Work to complete:
From the line containing "3. Select: English → Spanish" to the final line of the listing, restate each line word for word and add nothing.

Input data:
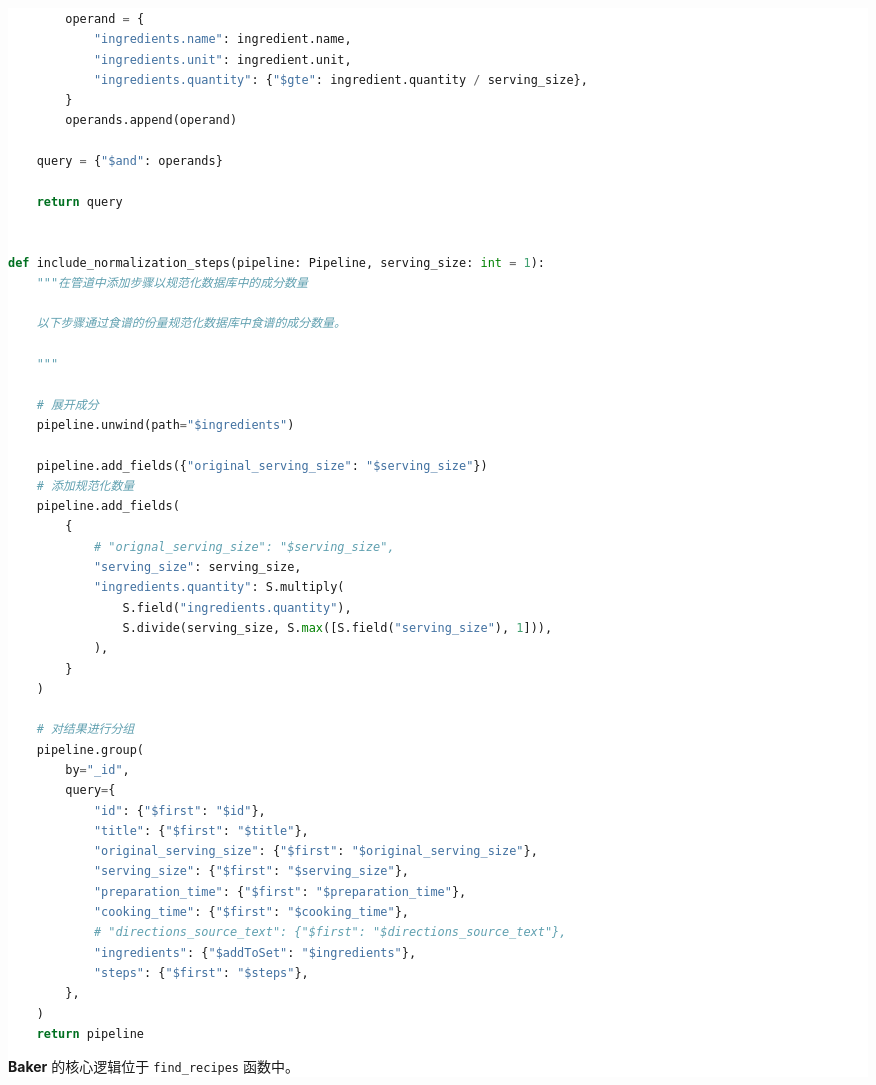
 ```python
        operand = {
            "ingredients.name": ingredient.name,
            "ingredients.unit": ingredient.unit,
            "ingredients.quantity": {"$gte": ingredient.quantity / serving_size},
        }
        operands.append(operand)

    query = {"$and": operands}

    return query


def include_normalization_steps(pipeline: Pipeline, serving_size: int = 1):
    """在管道中添加步骤以规范化数据库中的成分数量

    以下步骤通过食谱的份量规范化数据库中食谱的成分数量。

    """

    # 展开成分
    pipeline.unwind(path="$ingredients")

    pipeline.add_fields({"original_serving_size": "$serving_size"})
    # 添加规范化数量
    pipeline.add_fields(
        {
            # "orignal_serving_size": "$serving_size",
            "serving_size": serving_size,
            "ingredients.quantity": S.multiply(
                S.field("ingredients.quantity"),
                S.divide(serving_size, S.max([S.field("serving_size"), 1])),
            ),
        }
    )

    # 对结果进行分组
    pipeline.group(
        by="_id",
        query={
            "id": {"$first": "$id"},
            "title": {"$first": "$title"},
            "original_serving_size": {"$first": "$original_serving_size"},
            "serving_size": {"$first": "$serving_size"},
            "preparation_time": {"$first": "$preparation_time"},
            "cooking_time": {"$first": "$cooking_time"},
            # "directions_source_text": {"$first": "$directions_source_text"},
            "ingredients": {"$addToSet": "$ingredients"},
            "steps": {"$first": "$steps"},
        },
    )
    return pipeline
```
**Baker** 的核心逻辑位于 `find_recipes` 函数中。
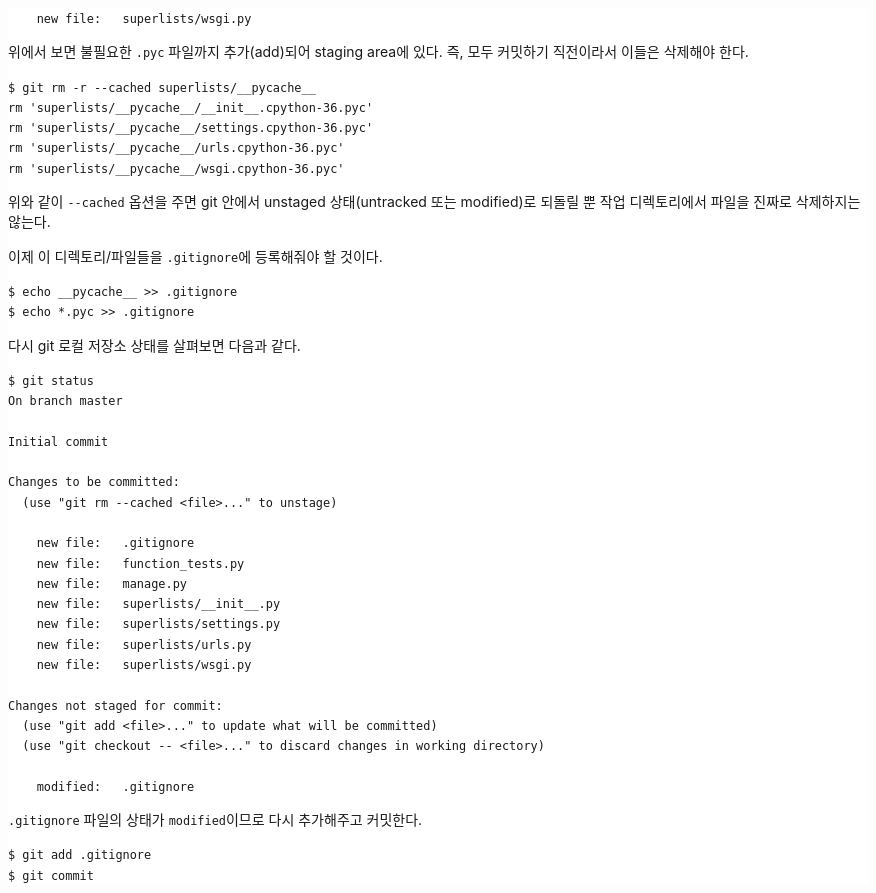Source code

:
 ```
    new file:   superlists/wsgi.py

```

위에서 보면 불필요한  `.pyc`  파일까지 추가(add)되어 staging area에 있다. 즉, 모두 커밋하기 직전이라서 이들은 삭제해야 한다.

```
$ git rm -r --cached superlists/__pycache__
rm 'superlists/__pycache__/__init__.cpython-36.pyc'
rm 'superlists/__pycache__/settings.cpython-36.pyc'
rm 'superlists/__pycache__/urls.cpython-36.pyc'
rm 'superlists/__pycache__/wsgi.cpython-36.pyc'

```

위와 같이  `--cached`  옵션을 주면 git 안에서 unstaged 상태(untracked 또는 modified)로 되돌릴 뿐 작업 디렉토리에서 파일을 진짜로 삭제하지는 않는다.

이제 이 디렉토리/파일들을  `.gitignore`에 등록해줘야 할 것이다.

```
$ echo __pycache__ >> .gitignore
$ echo *.pyc >> .gitignore

```

다시 git 로컬 저장소 상태를 살펴보면 다음과 같다.

```
$ git status
On branch master

Initial commit

Changes to be committed:
  (use "git rm --cached <file>..." to unstage)

    new file:   .gitignore
    new file:   function_tests.py
    new file:   manage.py
    new file:   superlists/__init__.py
    new file:   superlists/settings.py
    new file:   superlists/urls.py
    new file:   superlists/wsgi.py

Changes not staged for commit:
  (use "git add <file>..." to update what will be committed)
  (use "git checkout -- <file>..." to discard changes in working directory)

    modified:   .gitignore

```

`.gitignore`  파일의 상태가  `modified`이므로 다시 추가해주고 커밋한다.

```
$ git add .gitignore
$ git commit

```
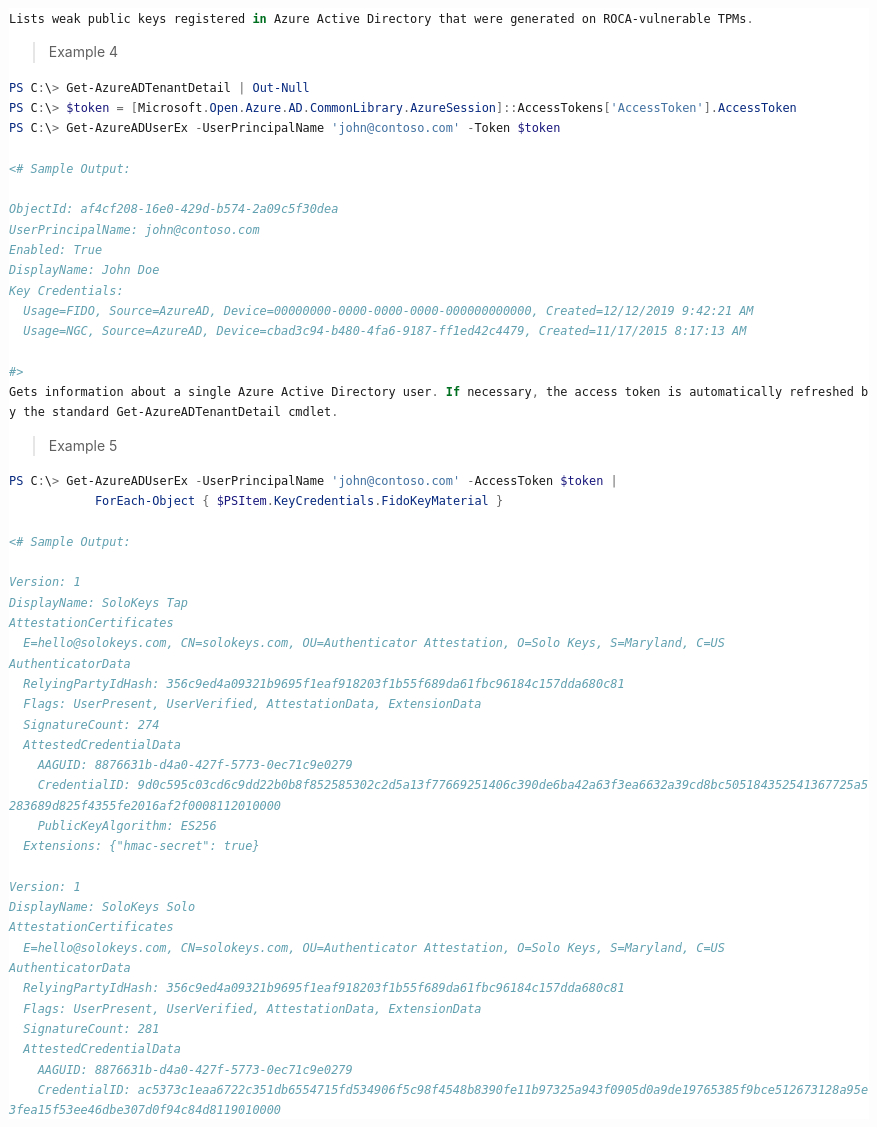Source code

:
 ```PowerShell
Lists weak public keys registered in Azure Active Directory that were generated on ROCA-vulnerable TPMs.
```
> Example 4

```PowerShell
PS C:\> Get-AzureADTenantDetail | Out-Null
PS C:\> $token = [Microsoft.Open.Azure.AD.CommonLibrary.AzureSession]::AccessTokens['AccessToken'].AccessToken
PS C:\> Get-AzureADUserEx -UserPrincipalName 'john@contoso.com' -Token $token

<# Sample Output:

ObjectId: af4cf208-16e0-429d-b574-2a09c5f30dea
UserPrincipalName: john@contoso.com
Enabled: True
DisplayName: John Doe
Key Credentials:
  Usage=FIDO, Source=AzureAD, Device=00000000-0000-0000-0000-000000000000, Created=12/12/2019 9:42:21 AM
  Usage=NGC, Source=AzureAD, Device=cbad3c94-b480-4fa6-9187-ff1ed42c4479, Created=11/17/2015 8:17:13 AM

#>
Gets information about a single Azure Active Directory user. If necessary, the access token is automatically refreshed by the standard Get-AzureADTenantDetail cmdlet.
```
> Example 5

```PowerShell
PS C:\> Get-AzureADUserEx -UserPrincipalName 'john@contoso.com' -AccessToken $token |
            ForEach-Object { $PSItem.KeyCredentials.FidoKeyMaterial }

<# Sample Output:

Version: 1
DisplayName: SoloKeys Tap
AttestationCertificates
  E=hello@solokeys.com, CN=solokeys.com, OU=Authenticator Attestation, O=Solo Keys, S=Maryland, C=US
AuthenticatorData
  RelyingPartyIdHash: 356c9ed4a09321b9695f1eaf918203f1b55f689da61fbc96184c157dda680c81
  Flags: UserPresent, UserVerified, AttestationData, ExtensionData
  SignatureCount: 274
  AttestedCredentialData
    AAGUID: 8876631b-d4a0-427f-5773-0ec71c9e0279
    CredentialID: 9d0c595c03cd6c9dd22b0b8f852585302c2d5a13f77669251406c390de6ba42a63f3ea6632a39cd8bc505184352541367725a5283689d825f4355fe2016af2f0008112010000
    PublicKeyAlgorithm: ES256
  Extensions: {"hmac-secret": true}

Version: 1
DisplayName: SoloKeys Solo
AttestationCertificates
  E=hello@solokeys.com, CN=solokeys.com, OU=Authenticator Attestation, O=Solo Keys, S=Maryland, C=US
AuthenticatorData
  RelyingPartyIdHash: 356c9ed4a09321b9695f1eaf918203f1b55f689da61fbc96184c157dda680c81
  Flags: UserPresent, UserVerified, AttestationData, ExtensionData
  SignatureCount: 281
  AttestedCredentialData
    AAGUID: 8876631b-d4a0-427f-5773-0ec71c9e0279
    CredentialID: ac5373c1eaa6722c351db6554715fd534906f5c98f4548b8390fe11b97325a943f0905d0a9de19765385f9bce512673128a95e3fea15f53ee46dbe307d0f94c84d8119010000
```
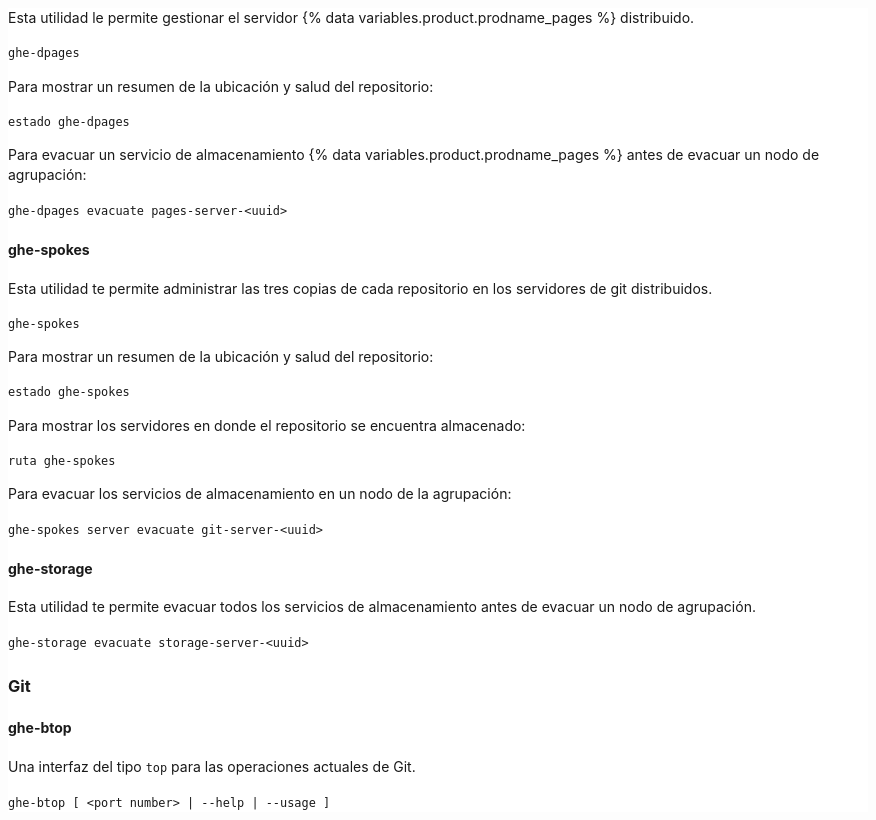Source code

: Esta utilidad le permite gestionar el servidor {% data variables.product.prodname_pages %} distribuido.

```shell
ghe-dpages
```

Para mostrar un resumen de la ubicación y salud del repositorio:
```shell
estado ghe-dpages
```

Para evacuar un servicio de almacenamiento {% data variables.product.prodname_pages %} antes de evacuar un nodo de agrupación:
``` shell
ghe-dpages evacuate pages-server-<uuid>
```

#### ghe-spokes

Esta utilidad te permite administrar las tres copias de cada repositorio en los servidores de git distribuidos.

```shell
ghe-spokes
```

Para mostrar un resumen de la ubicación y salud del repositorio:

```shell
estado ghe-spokes
```

Para mostrar los servidores en donde el repositorio se encuentra almacenado:

```shell
ruta ghe-spokes
```

Para evacuar los servicios de almacenamiento en un nodo de la agrupación:

``` shell
ghe-spokes server evacuate git-server-<uuid>
```

#### ghe-storage

Esta utilidad te permite evacuar todos los servicios de almacenamiento antes de evacuar un nodo de agrupación.

``` shell
ghe-storage evacuate storage-server-<uuid>
```

### Git

#### ghe-btop

Una interfaz del tipo `top` para las operaciones actuales de Git.

```shell
ghe-btop [ <port number> | --help | --usage ]
```
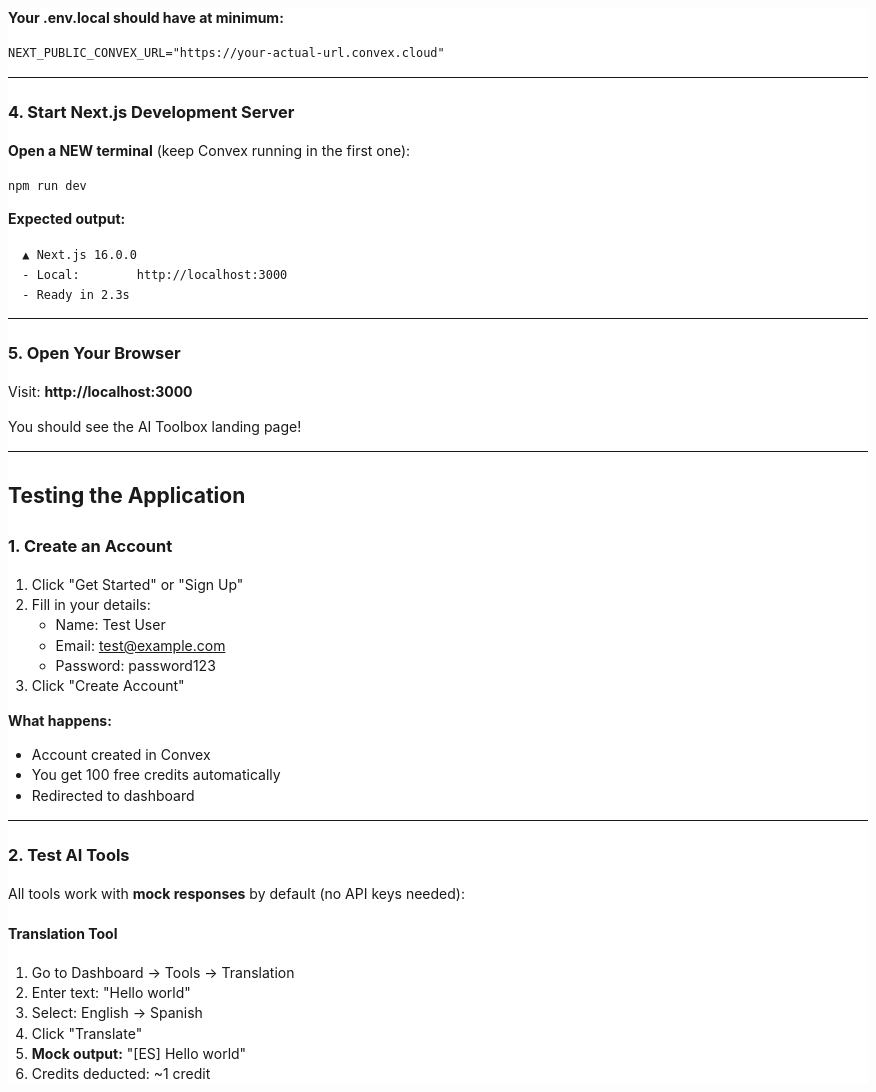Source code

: **Your .env.local should have at minimum:**
```env
NEXT_PUBLIC_CONVEX_URL="https://your-actual-url.convex.cloud"
```

---

### 4. Start Next.js Development Server

**Open a NEW terminal** (keep Convex running in the first one):

```bash
npm run dev
```

**Expected output:**
```
  ▲ Next.js 16.0.0
  - Local:        http://localhost:3000
  - Ready in 2.3s
```

---

### 5. Open Your Browser

Visit: **http://localhost:3000**

You should see the AI Toolbox landing page!

---

## Testing the Application

### 1. Create an Account

1. Click "Get Started" or "Sign Up"
2. Fill in your details:
   - Name: Test User
   - Email: test@example.com
   - Password: password123
3. Click "Create Account"

**What happens:**
- Account created in Convex
- You get 100 free credits automatically
- Redirected to dashboard

---

### 2. Test AI Tools

All tools work with **mock responses** by default (no API keys needed):

#### Translation Tool
1. Go to Dashboard → Tools → Translation
2. Enter text: "Hello world"
3. Select: English → Spanish
4. Click "Translate"
5. **Mock output:** "[ES] Hello world"
6. Credits deducted: ~1 credit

Task result:
3. Select: English → Spanish
4. Click "Translate"
5. **Mock output:** "[ES] Hello world"
6. Credits deducted: ~1 credit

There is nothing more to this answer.